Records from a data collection
▬▬▬▬▬▬▬▬▬▬
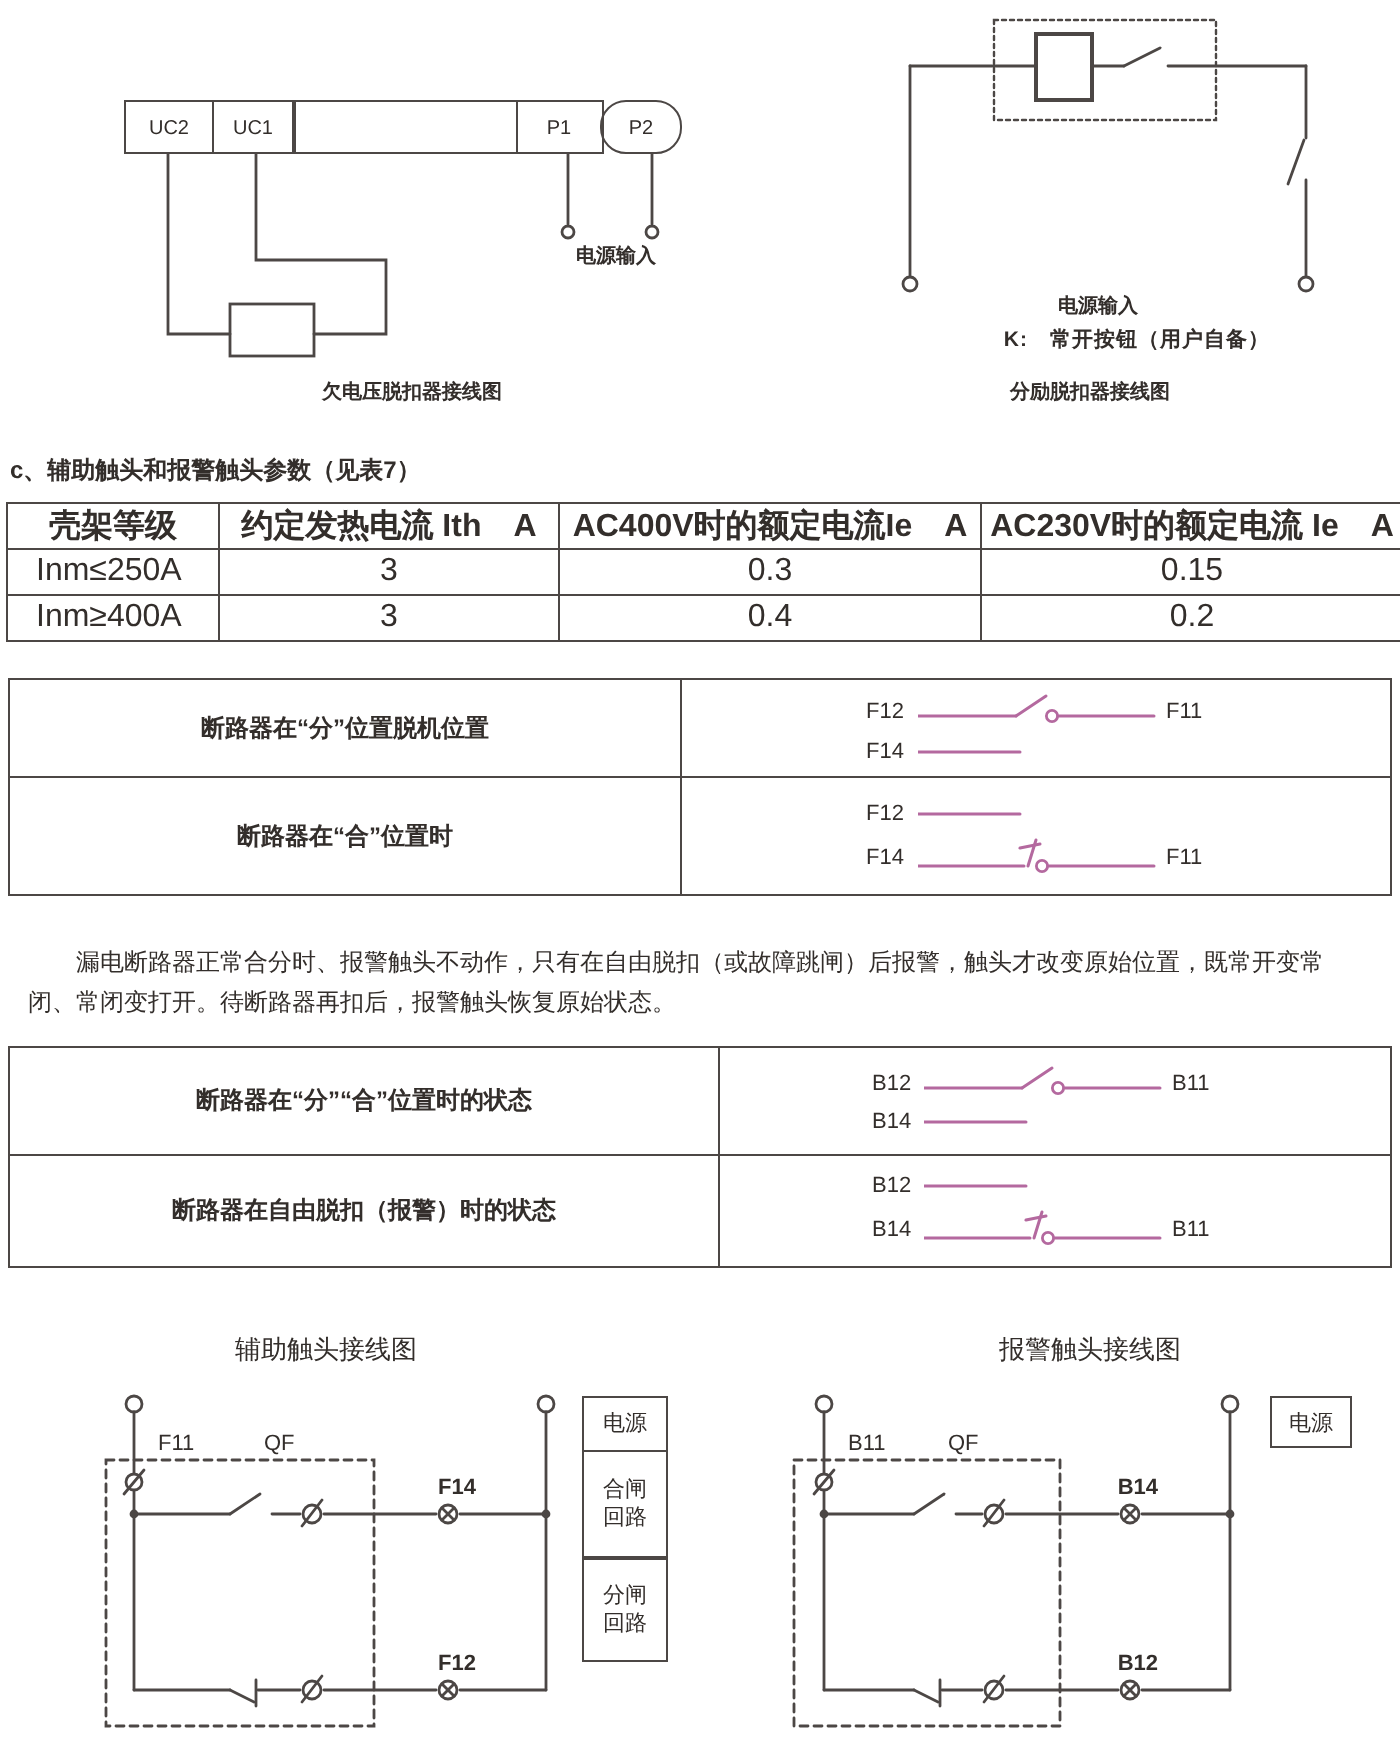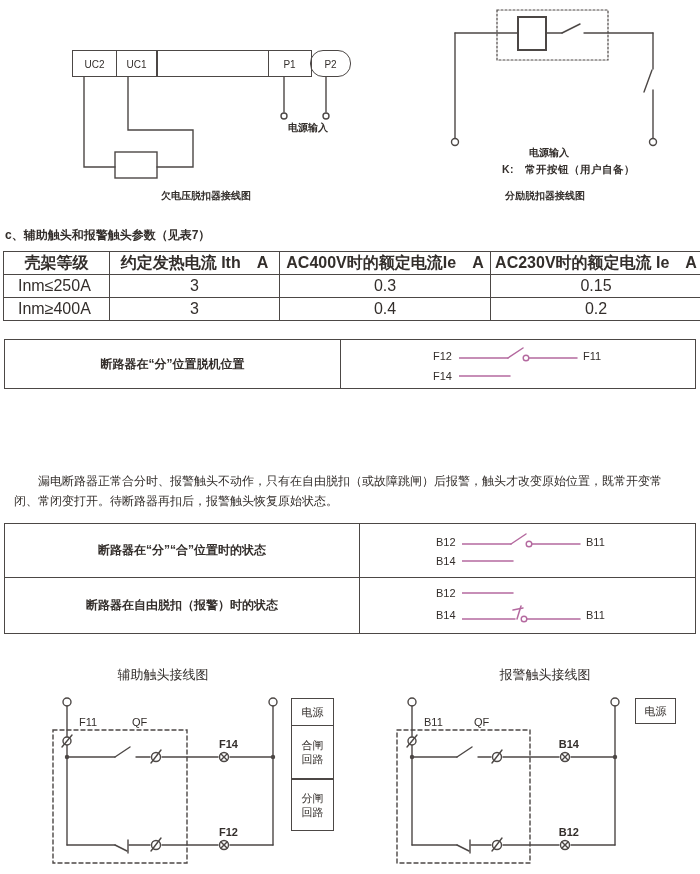--- a/index.html
+++ b/index.html
@@ -62,7 +62,7 @@
 
 <div class="page">
 
-  <div class="abs bar" style="left:62px;top:50px;margin-left:10px;">
+  <div class="abs bar" style="left:62px;top:50px;">
     <span style="width:45px;">UC2</span>
     <span style="width:42px;">UC1</span>
     <span style="width:113px;"></span>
▬▬▬▬▬▬▬▬▬▬
• [Task directions]: Set down every entry above verbatim, without pictures.

• [Answer to the problem]:
--- a/index.html
+++ b/index.html
@@ -62,7 +62,7 @@
 
 <div class="page">
 
-  <div class="abs bar" style="left:62px;top:50px;margin-left:10px;">
+  <div class="abs bar" style="left:62px;top:50px;">
     <span style="width:45px;">UC2</span>
     <span style="width:42px;">UC1</span>
     <span style="width:113px;"></span>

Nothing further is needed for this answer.